### WHAT TO WORK ON
Take each line of the records below that contains the string "para" and copy it.

### SOURCE DATA
------------------------------------------------------------------------

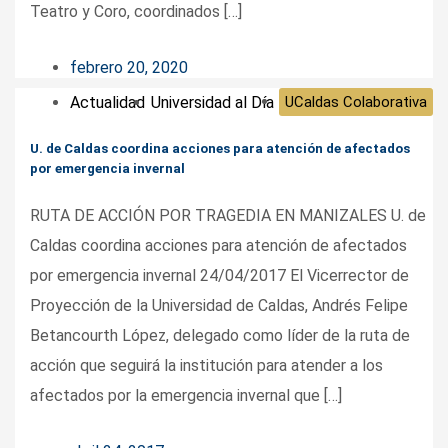
Teatro y Coro, coordinados […]
febrero 20, 2020
Actualidad
Universidad al Día
UCaldas Colaborativa
U. de Caldas coordina acciones para atención de afectados
por emergencia invernal
RUTA DE ACCIÓN POR TRAGEDIA EN MANIZALES U. de
Caldas coordina acciones para atención de afectados
por emergencia invernal 24/04/2017 El Vicerrector de
Proyección de la Universidad de Caldas, Andrés Felipe
Betancourth López, delegado como líder de la ruta de
acción que seguirá la institución para atender a los
afectados por la emergencia invernal que […]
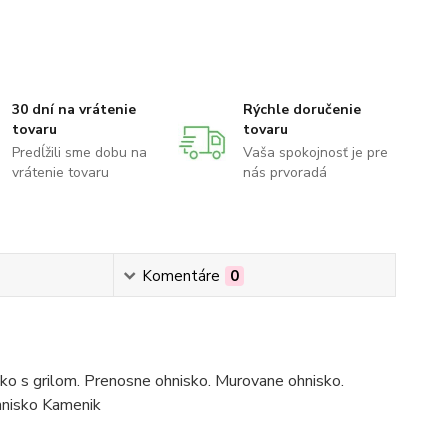
30 dní na vrátenie
Rýchle doručenie
tovaru
tovaru
Predĺžili sme dobu na
Vaša spokojnosť je pre
vrátenie tovaru
nás prvoradá
Komentáre
0
ko s grilom. Prenosne ohnisko. Murovane ohnisko.
ohnisko Kamenik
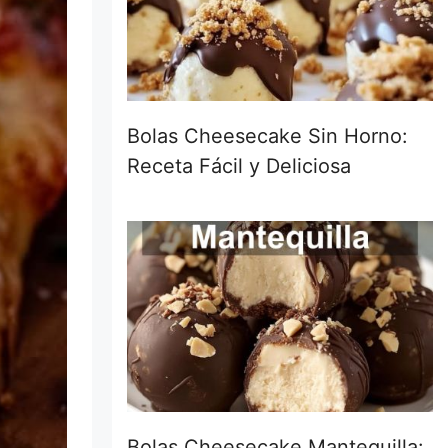
Bolas Cheesecake Sin Horno:
Receta Fácil y Deliciosa
Bolas Cheesecake Mantequilla:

------------------------------------------------------------------------

### RESPONSE FOR THIS EXERCISE
U. de Caldas coordina acciones para atención de afectados
Caldas coordina acciones para atención de afectados
acción que seguirá la institución para atender a los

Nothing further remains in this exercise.